If this happens, open Settings/Apps/X-plore and Force Stop (if X-plore’s running) and Clear data.

This forces X-plore, next time you open it, to re-examine its environment. It should now find the USB stick. Clearing data won’t affect that all important “Allow USB access configuration” switch, which should remain off, although the app will ask for permission again to access your photos, media and files. Say yes to this (you’ll have to, or X-plore will be useless).

Now you can set up write access to the USB stick. Select it and try to create a new directory on it (I like to call this test directory just “t”, because that’s the default letter offered by the pop-up keyboard). This should bring up the “Write access to external memory card” dialogue box. Follow the instructions and you’re good to go.
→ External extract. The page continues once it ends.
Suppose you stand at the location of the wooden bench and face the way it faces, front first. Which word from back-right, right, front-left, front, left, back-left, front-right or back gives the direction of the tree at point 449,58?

When you’ve done that you can test writeability by deleting your test directory. You can now be confident that you can write to this device.

I’ve found the odd occasion when, for some unknown reason, this process won’t work and the “Write access…” dialogue box won’t show up. You’re now what we technically call “stuffed”. Without that dialogue box you’re never going to be able to write to the new storage.

We now enter the realm of magic.

I THINK this should probably work. Enter screen recording (hold down the O touch key on the game controller). Manually record something, anything…

The Android system (not X-plore) will be able to write to the USB stick, and the new recording will appear ON THE USB STICK under Android/media/com.nvidia.nvgamecast/Game Recordings.

Now open X-plore. Find the new recording on the USB stick. Try to delete it. This should now bring up the desired dialogue box. Follow the instructions and you’ll have write access.

All of the foregoing will work with any USB drive, whether it’s 2.0 or 3.0 or later. But as the Shield’s equipped to handle the very much faster 3.0 USB drives it makes sense to use them whenever possible.